WHAT THE TASK ASKS
A verbatim copy of the listing is needed; pictures are to be left out.
-- Opening Marker --
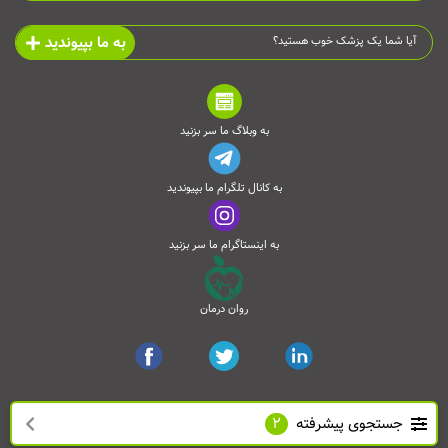
به ما بپیوندید
آیا شما یک پزشک خوب هستید؟
به وبلاگ ما سر بزنید
به کانال تلگرام ما بپیوندید
به اینستاگرام ما سر بزنید
روان درمان
جستجوی پیشرفته
2
تمامی حقوق این وب‌سایت محفوظ است و انتشار مطالب آن با ذکر منبع بلامانع می‌باشد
-- Closing Marker --
SOLUTION
به ما بپیوندید
آیا شما یک پزشک خوب هستید؟
به وبلاگ ما سر بزنید
به کانال تلگرام ما بپیوندید
به اینستاگرام ما سر بزنید
روان درمان
جستجوی پیشرفته
2
تمامی حقوق این وب‌سایت محفوظ است و انتشار مطالب آن با ذکر منبع بلامانع می‌باشد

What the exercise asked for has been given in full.